Ritorna la vertenza dei pasti gratuiti degli insegnanti

Alla fine degli anni ’90 una vertenza sindacale aveva interessato per lungo tempo, anche con momenti di aspro confronto, docenti e Comuni per la gratuità dei pasti consumati durante la refezione degli alunni.

Alla fine la vertenza si era conclusa (legge n. 4/1999) con il riconoscimento del diritto dei docenti al pasto gratuito e con l’impegno del Miur di rimborsare, se pur in modo forfettario, i Comuni che avevano l’onere di organizzazione della mensa. Dalla legge la norma era stata trasferita nel CCNL della scuola (ora art. 21). Da allora sono passati più di 15 anni, ma da un po’ di tempo la questione è ridiventata problematica e la vertenza si è riaperta.

Nel frattempo è aumentato il numero di docenti e di personale Ata fruitori della mensa gratuita, sono aumentate anche le spese dei Comuni per la gestione del servizio, mentre il rimborso del Miur sembra che sia rimasto a valore immutato.

L’Anci, attraverso il presidente Fassino ha chiesto al ministro dell’istruzione Giannini di farsi carico direttamente del costo dei pasti, anziché rimborsare in modo insufficiente i Comuni.  

Un intervento per risolvere la problematica relativa agli oneri sostenuti dai Comuni per la fruizione dei pasti del personale statale nelle mense comunali che, oltre ad arrecare notevoli difficoltà ai bilanci comunali, è  anche motivo di disaccordo tra le scuole e i Comuni”: questa la richiesta contenuta nella lettera inviata da Fassino al ministro Giannini.

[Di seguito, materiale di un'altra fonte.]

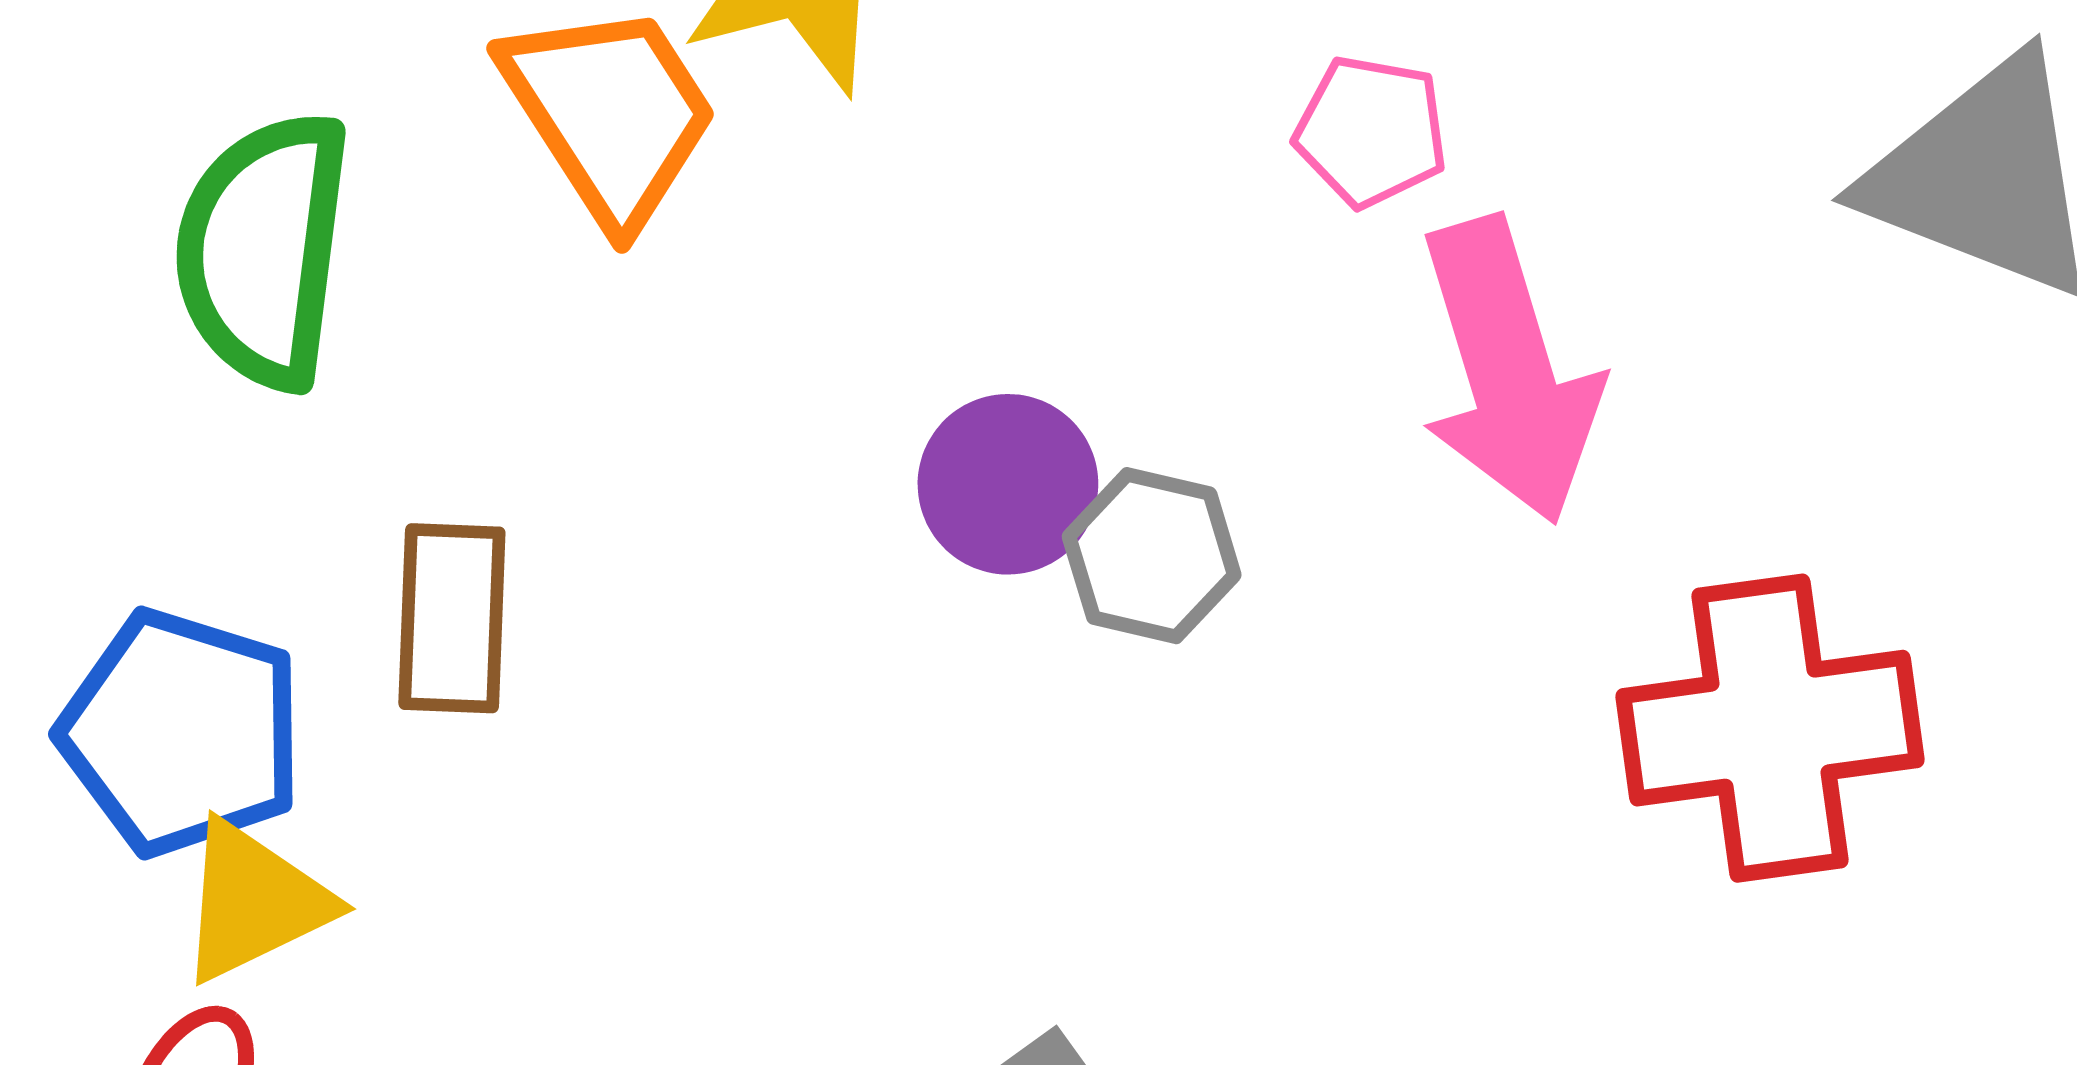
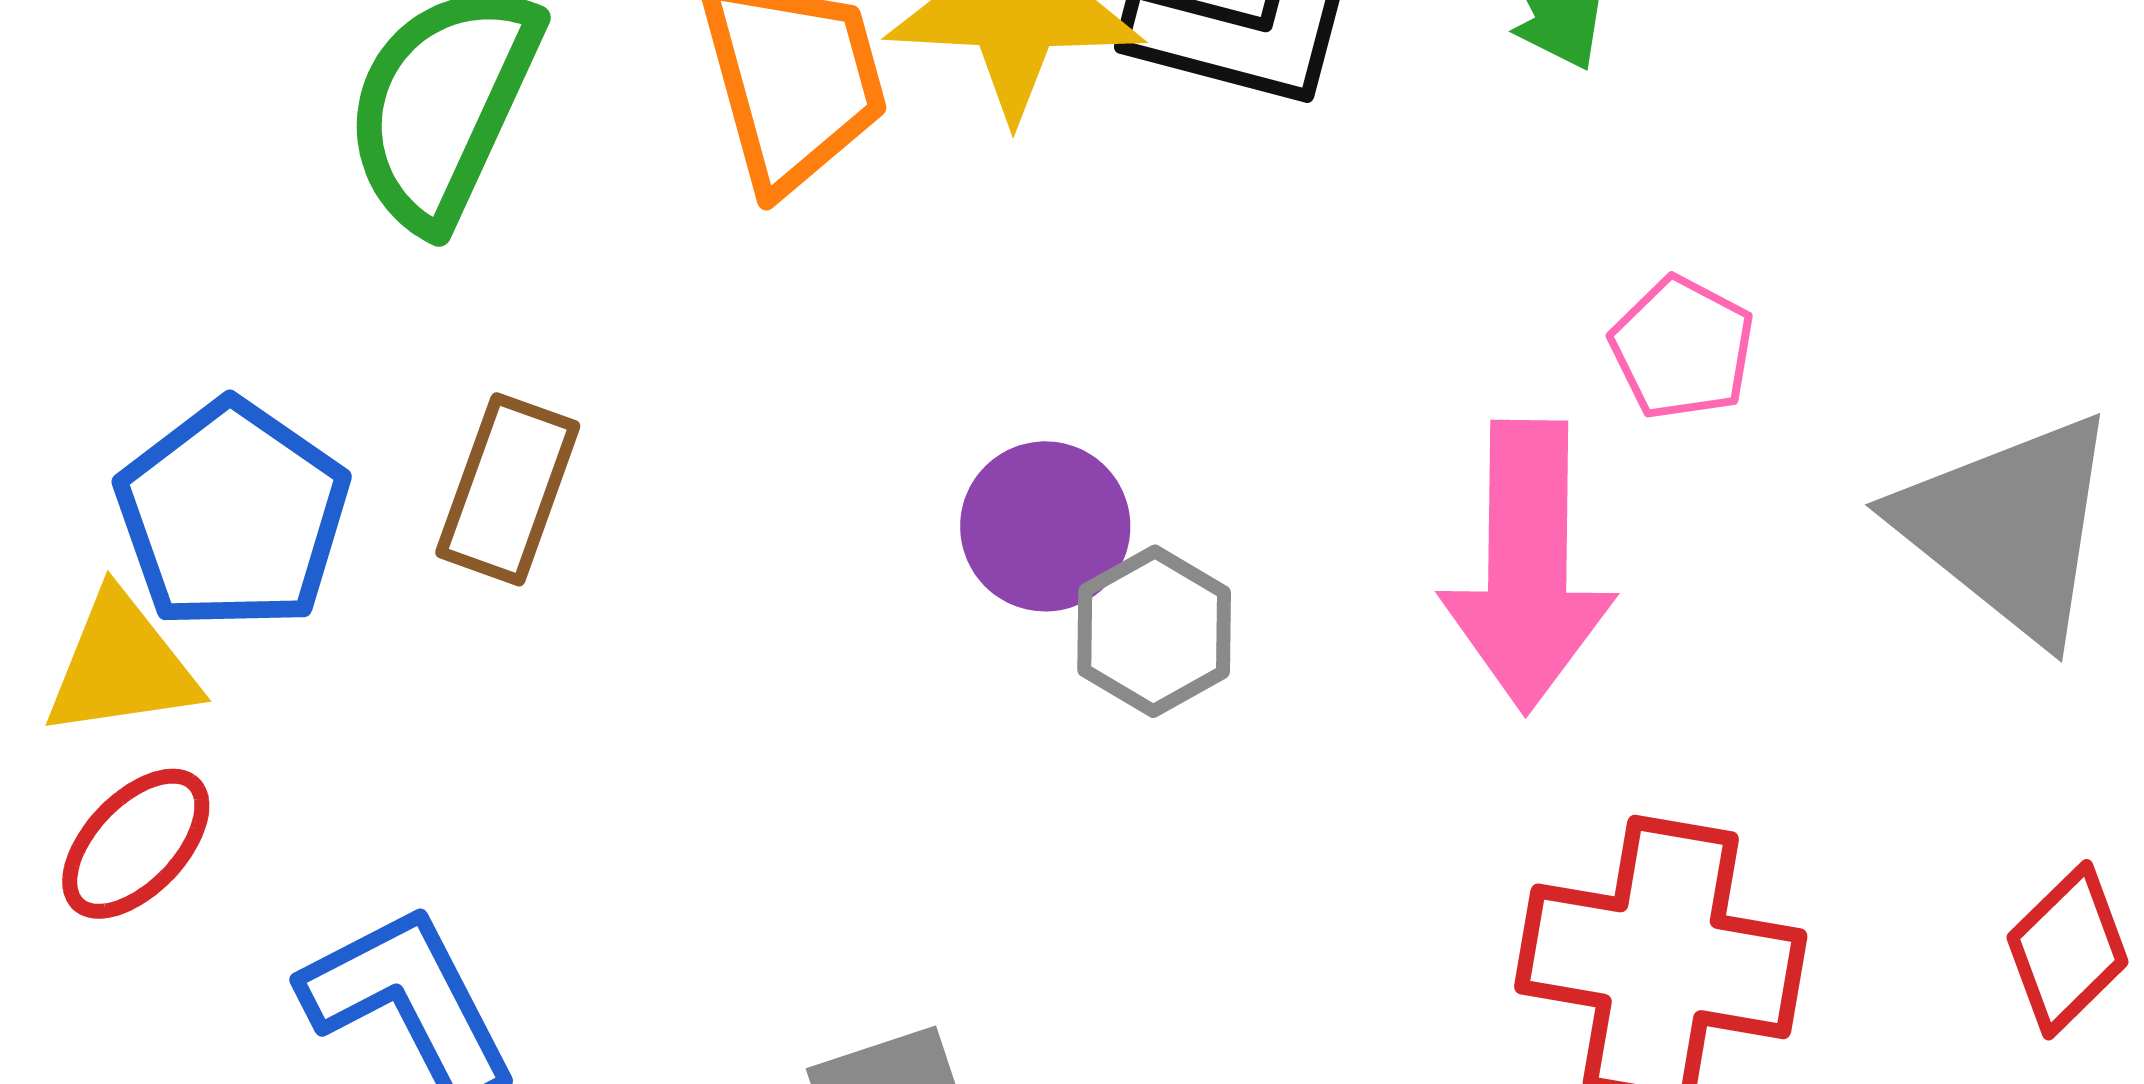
pink pentagon: (1371, 131) -> (1682, 348), moved
yellow triangle: (254, 901) -> (122, 666), moved

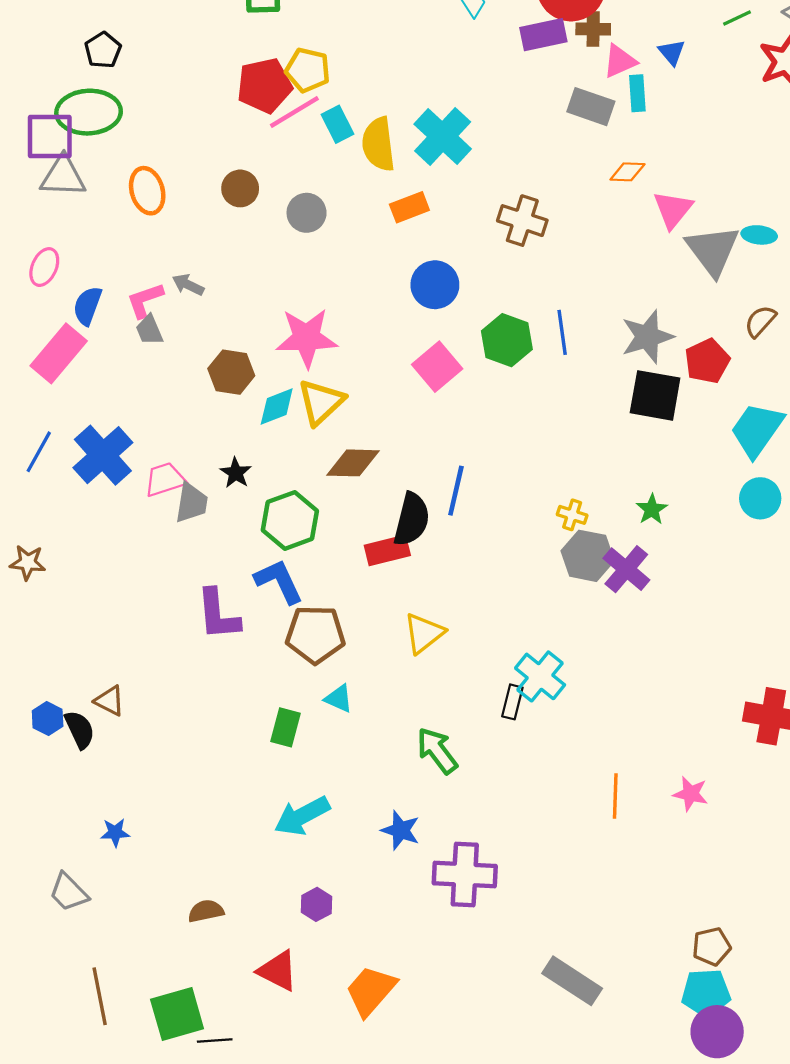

L’Anci mette in discussione le disposizioni normative che prevedono un ‘contributo’ dello Stato, per i pasti forniti dai Comuni, in luogo del rimborso dell’intero costo di ogni singolo pasto e, di conseguenza, anche il mancato consenso sulla norma che prevede che tale ‘contributo’ sia erogato in proporzione al numero delle classi che accedono al servizio, invece che al reale numero dei pasti forniti, tra i quali spesso sono compresi anche quelli per gli insegnanti di sostegno, “determinando a nostro avviso un’ulteriore iniquità nella ripartizione delle risorse”.

Nel 2009 – ha ricordato il presidente dell’Anci – anche una sentenza del Tar Lombardia, confermando la tesi sostenuta dai Comuni, ha precisato che il costo di ogni attività formativa, quindi anche l’assistenza alla refezione, deve essere posta a carico dello Stato, quale datore di lavoro, gravando sull’Ente locale la sola gestione dei servizi di assistenza scolastica a favore degli alunni”.

Insomma, in tempi di crisi economica i Comuni non sono più nelle condizioni di sostenere economicamente spese non proprie, come quella per la fornitura del pasto a personale dipendente da altra amministrazione.

La richiesta finale è che, a partire dal 2016, si possa prevedere un aumento delle risorse, adeguandole sia al numero di dipendenti statali autorizzati che al reale costo del pranzo, in attesa di intervenire con una modifica normativa che conduca tale spesa nell’ambito delle competenze proprie del Ministero dell’Istruzione.

La legge di stabilità 2016 riuscirà a tenerne conto o i docenti dovranno portarsi il panino da casa?